Na avaliação da Rede Não Cala, Sintusp, DCE, APG Capital e outras, situação enfrentada pelos moradores do Conjunto Residencial da USP fere a Lei de Diretrizes e Bases da Educação uma vez que não há condições equânimes de permanência estudantil e acesso ao ensino

“O distanciamento da realidade do Crusp [Conjunto Residencial da USP] por parte dos órgãos administrativos da Universidade faz com que os moradores se sintam abandonados, apesar das recentes medidas como distribuição de álcool em gel, marmitas ou das tentativas institucionais de prover meios de acesso à Internet, como a distribuição de modens”, diz ofício encaminhado por e-mail em 20/5 ao Gabinete do Reitor e à Superintendência de Assistência Social (SAS), depois de observar que “cerca de 500 dos quase 2 mil moradores” continuam vivendo no Crusp no período de distanciamento social imposto pela Covid-19.

Assinado por oito entidades e grupos, o documento destinado ao reitor Vahan Agopyan e ao superintendente Gerson Tomanari baseia-se nas evidências colhidas, por meio de reunião com os moradores, pela Rede Não Cala, uma das signatárias. “Em um momento em que a USP ‘não pode parar’ e as aulas são virtuais, a precariedade de sinal de Internet dificulta tanto a continuidade de estudos como o contato social através de meio virtual, algo fundamental para este contexto”, assinalam. “Além disso, a experiência de isolamento, associada ao sentimento de abandono, agrava situações de sofrimento psíquico e pode deixar as pessoas ainda mais vulneráveis”.

O ofício explica, resumidamente, quem são esses moradore(a)s: “São estrangeiros(as), pessoas que vieram de outras cidades ou estados, e por algum motivo não puderam voltar para casa ou não têm outra casa além do Crusp”, e que vivem a situação de isolamento num local com infraestrutura bastante precária (como tem sido insistemente noticiado).

De acordo com o documento, a Rede Não Cala! convidou as(os) estudantes moradoras(es) do Crusp “para uma primeira reunião na qual foram levantados problemas estruturais que podem ser abordados em outro momento, já que exigiriam um trâmite mais longo na instituição”, sendo que na mesma reunião “foi possível também elencar problemas urgentes, relacionados à pandemia, que podem e devem ser enfrentados com rapidez pela USP e que pedem uma resposta imediata da Universidade”.

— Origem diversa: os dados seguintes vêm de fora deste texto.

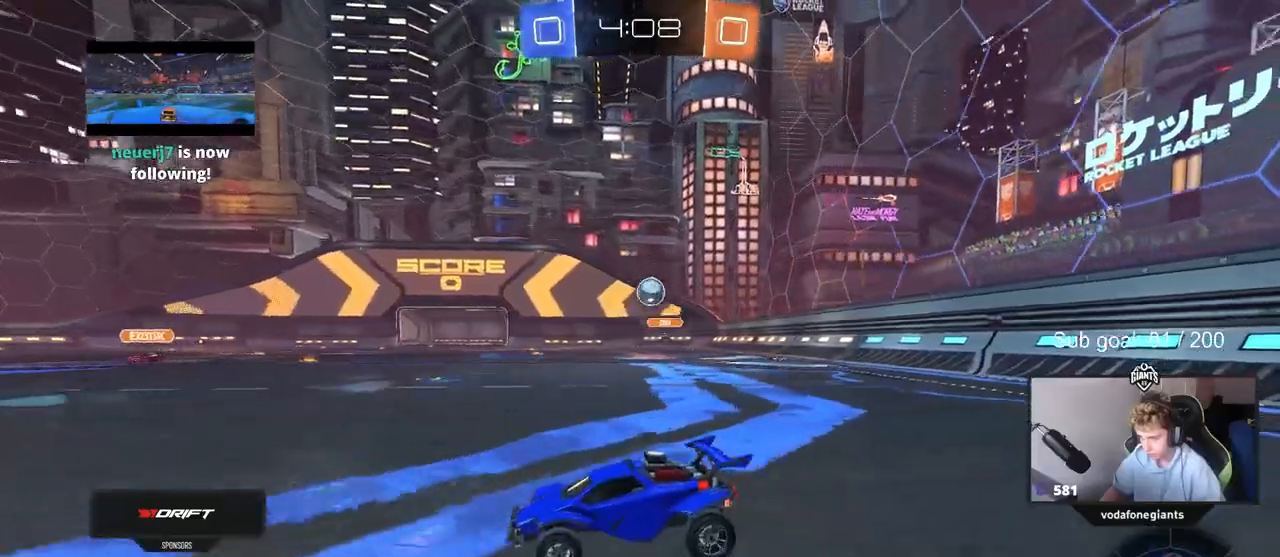
{"keys": ["w"], "mouse": [], "mouse_move": "still", "events": [[17, "a", "down"], [250, "a", "up"]]}
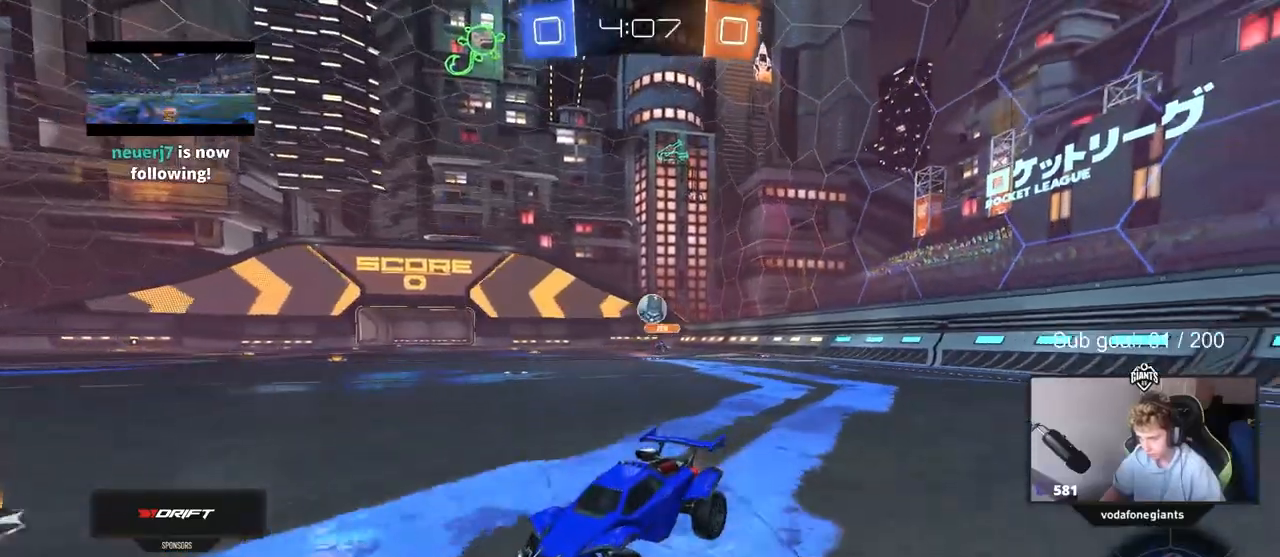
{"keys": ["a", "w"], "mouse": [], "mouse_move": "still", "events": [[33, "a", "down"], [167, "w", "up"], [267, "a", "up"], [367, "a", "down"], [450, "w", "down"]]}
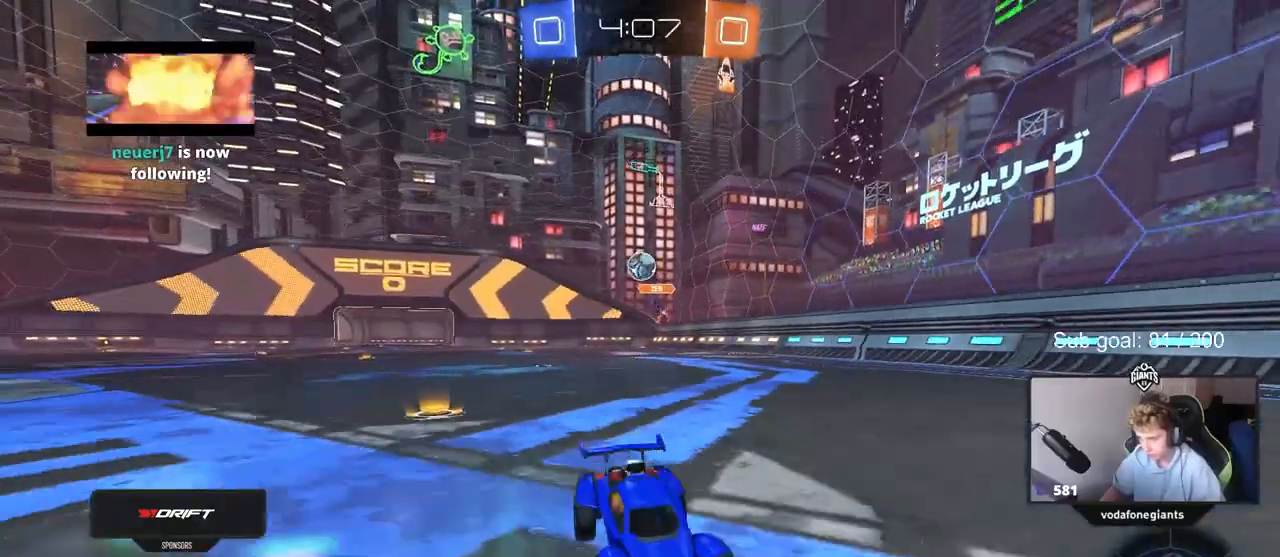
{"keys": ["d", "w"], "mouse": ["left"], "mouse_move": "down", "events": [[50, "shift", "down"], [133, "shift", "up"], [283, "shift", "down"], [317, "shift", "up"], [367, "a", "up"], [367, "d", "down"], [417, "mouse_left", "down"]]}
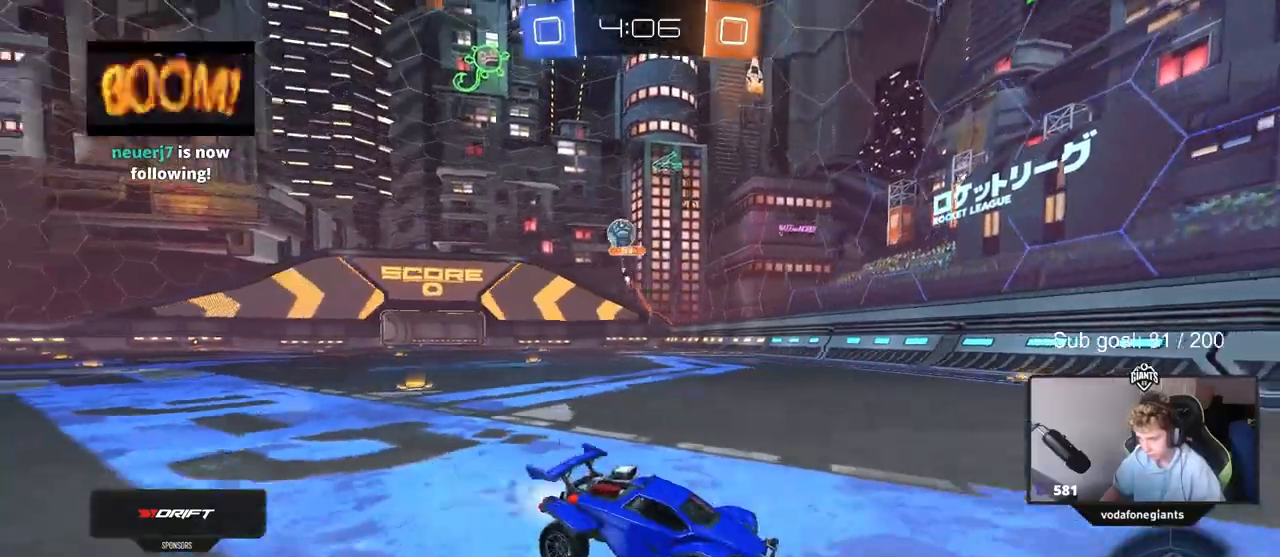
{"keys": ["d", "w"], "mouse": [], "mouse_move": "still", "events": [[17, "d", "up"], [250, "a", "down"], [300, "a", "up"], [400, "mouse_left", "up"], [483, "d", "down"]]}
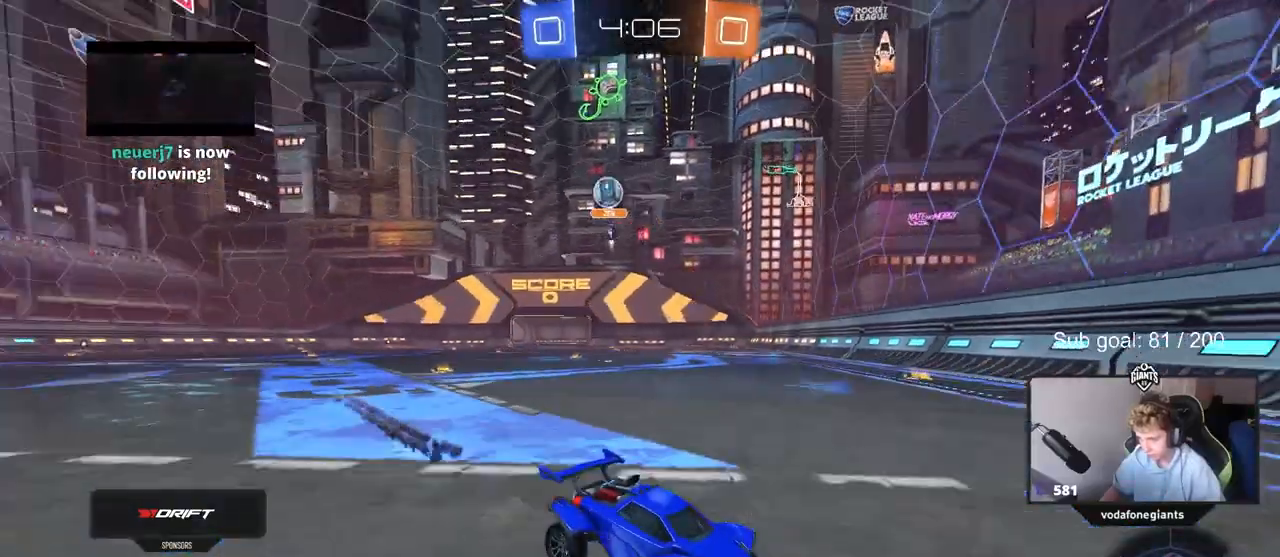
{"keys": ["d", "w"], "mouse": [], "mouse_move": "still", "events": [[83, "d", "up"], [267, "d", "down"], [267, "shift", "down"], [400, "shift", "up"]]}
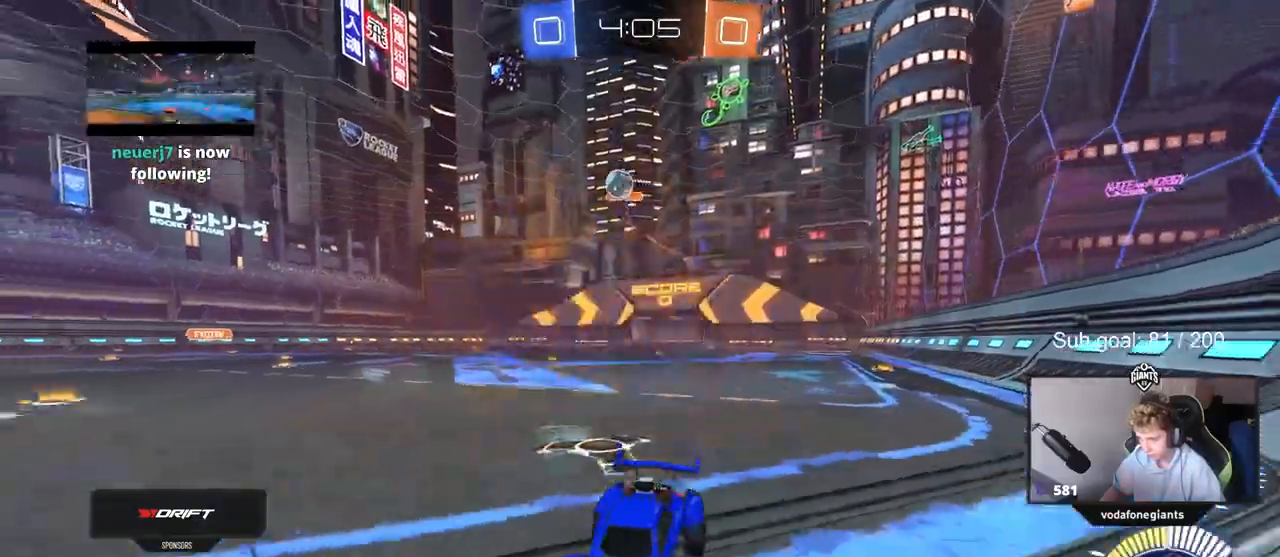
{"keys": ["a", "w"], "mouse": ["left"], "mouse_move": "still", "events": [[183, "mouse_left", "down"], [333, "a", "down"], [333, "d", "up"]]}
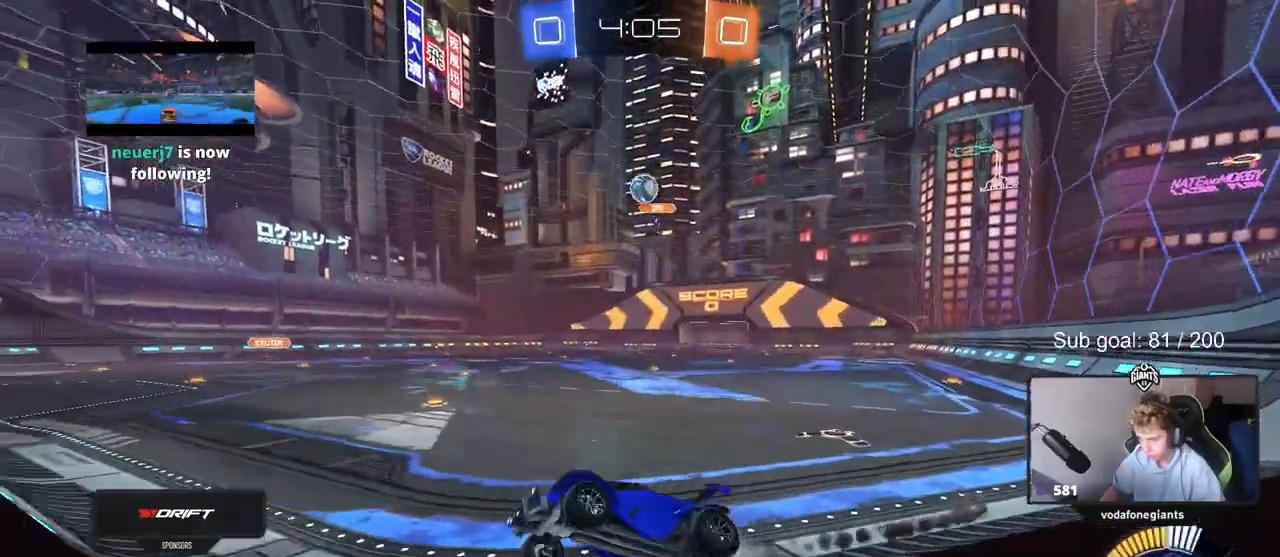
{"keys": ["w"], "mouse": [], "mouse_move": "still", "events": [[17, "a", "up"], [67, "mouse_left", "up"], [200, "d", "down"], [383, "d", "up"]]}
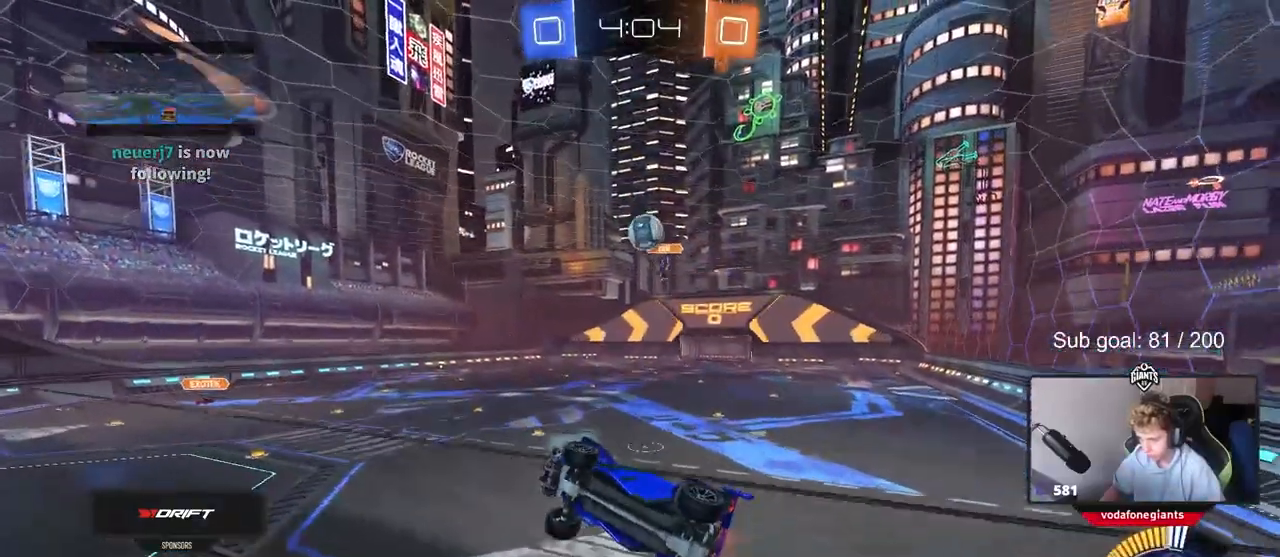
{"keys": ["d"], "mouse": [], "mouse_move": "still", "events": [[133, "d", "down"], [217, "d", "up"], [417, "d", "down"], [500, "w", "up"]]}
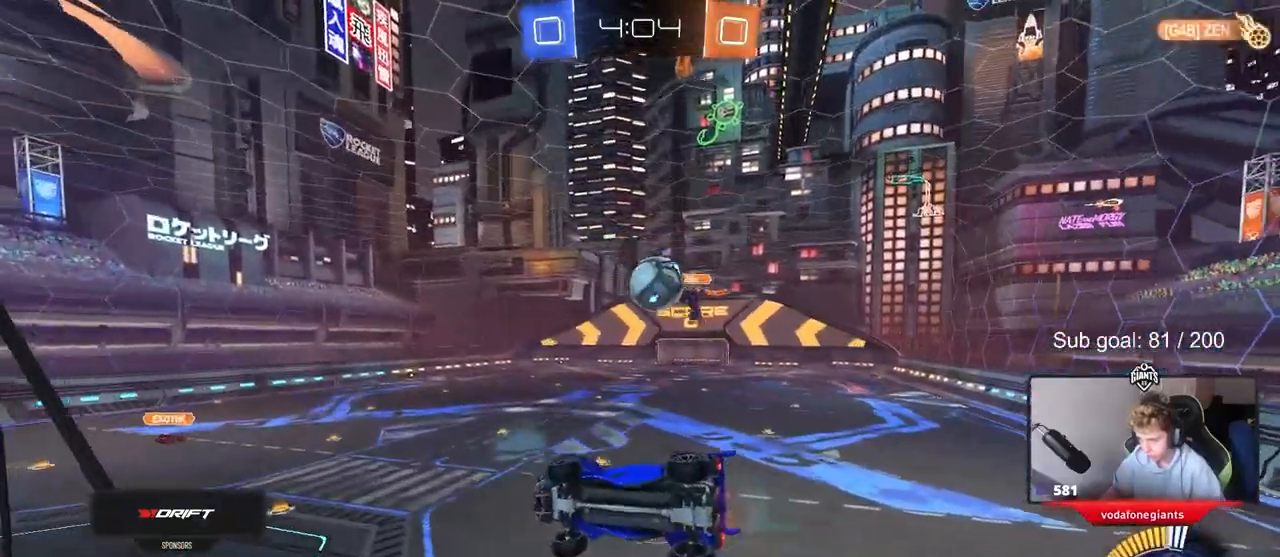
{"keys": ["d", "s"], "mouse": [], "mouse_move": "still", "events": [[83, "a", "down"], [83, "d", "up"], [83, "s", "down"], [183, "a", "up"], [183, "mouse_right", "down"], [233, "d", "down"], [333, "mouse_left", "down"], [383, "mouse_right", "up"], [417, "mouse_left", "up"]]}
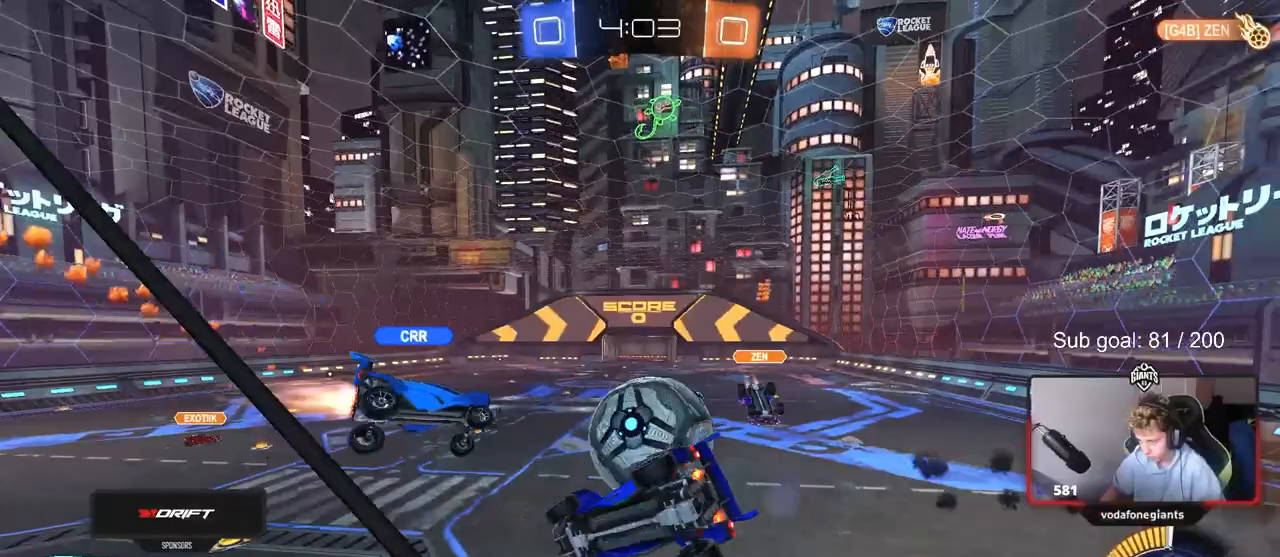
{"keys": ["a", "s"], "mouse": [], "mouse_move": "still", "events": [[17, "s", "up"], [17, "shift", "down"], [200, "d", "up"], [250, "a", "down"], [250, "s", "down"], [483, "shift", "up"]]}
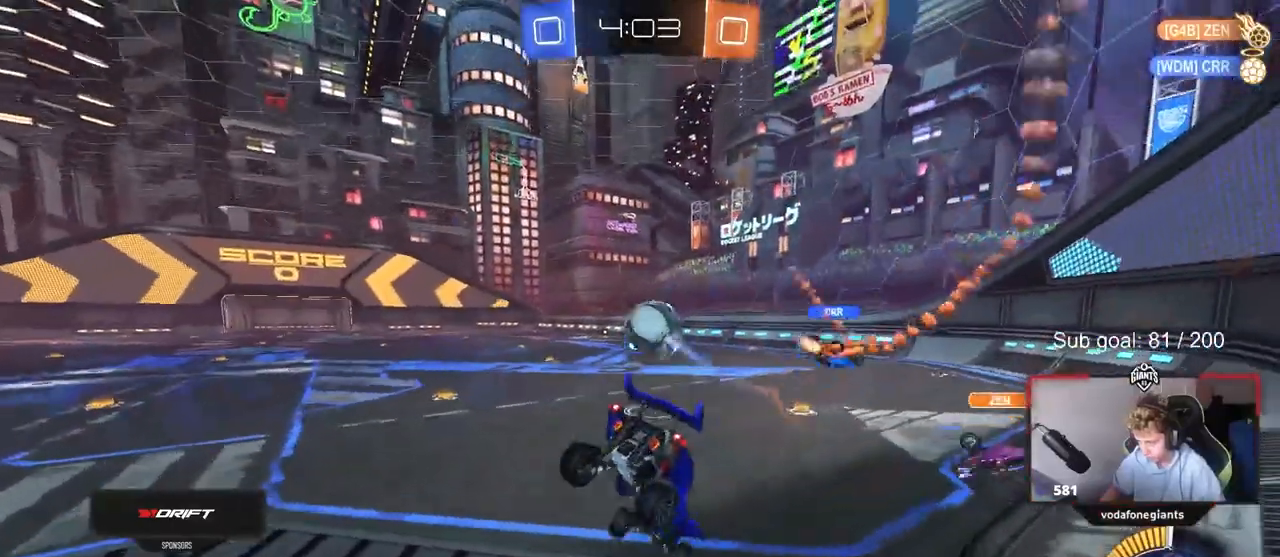
{"keys": ["w"], "mouse": ["left"], "mouse_move": "still", "events": [[83, "s", "up"], [217, "w", "down"], [267, "a", "up"], [400, "mouse_left", "down"]]}
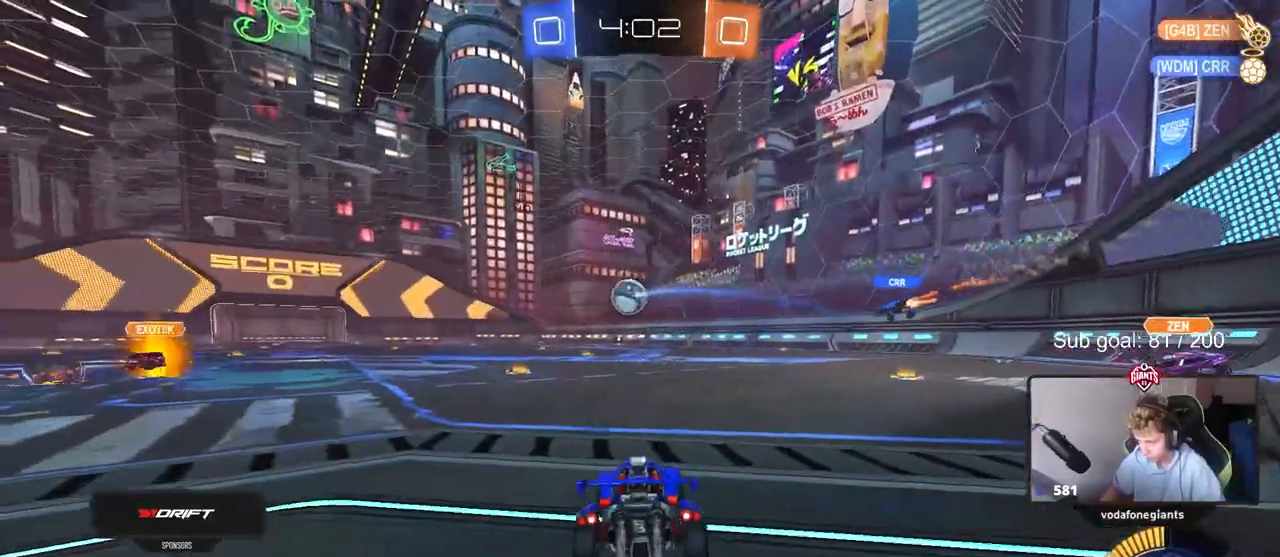
{"keys": ["w"], "mouse": ["left"], "mouse_move": "still", "events": [[50, "d", "down"], [283, "d", "up"]]}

Os signatários apontam, então, as medidas que precisam ser imediatamente aplicadas, a começar por “acesso ilimitado à Internet para todas(os) que estão no Crusp e instalação imediata da Internet Wi-Fi”; “estruturação do atendimento à saúde” mediante articulação do Centro de Saúde-Escola (CSE) Butantã e do Hospital Universitário (HU), “para oferecimento de atendimento de plantão (orientação, consulta, prescrição de receitas e acesso à medicação), acompanhamento de questões de saúde mental, orientação para o convívio sanitário com elaboração de um plano de circulação”; “gestão do cotidiano e prevenção da pandemia da Covid-19: mediação de conflitos, acesso a alimentos perecíveis como frutas e verduras (oferecimento e distribuição), prevenção da Covid-19, e limpeza e higienização dos prédios e arredores”.

Também são elencados no documento: regularização da situação das mães que estão fora do alojamento das mães; atendimento às especificidades de moradoras(es) idosas(os), crianças, pessoas com deficiência, atendimento a doenças crônicas e grupos de risco; orientação da Guarda Universitária da USP para o melhor atendimento dos(as) moradores(as) do Crusp; meios para deslocamento; assessoria jurídica, gratuita e de qualidade para os moradores e moradoras.

No entendimento dos signatários — além da Adusp e Rede Não Cala, assinam o ofício Sintusp, DCE-Livre da USP Alexandre Vannucchi Leme, Associação dxs Pós Graduandxs Helenira “Preta” Resende, Frente Universitária de Combate ao Covid-19, Centro de Estudos e Defesa da Infância da USP (CEDin) e Comissão de Mães do Crusp — a situação dos estudantes residentes no Crusp fere a Lei de Diretrizes e Bases da Educação (LDB), “que prevê que o ensino deve ser ministrado em condições igualitárias de acesso e permanência estudantil”.

Por fim, o grupo solicita à Reitoria e à SAS uma audiência para tratar do assunto: “Nós entidades e grupos, abaixo assinados, reivindicamos que essa situação tenha uma resposta institucional com a rapidez que o momento exige. Nesse sentido, solicitamos uma reunião colaborativa com a Reitoria e com a SAS para que possamos apresentar com maior profundidade os problemas mapeados e as ações de colaboração possíveis. Acreditamos que assim, será possível desenharmos respostas efetivas de forma coletiva, rápida e articulada”.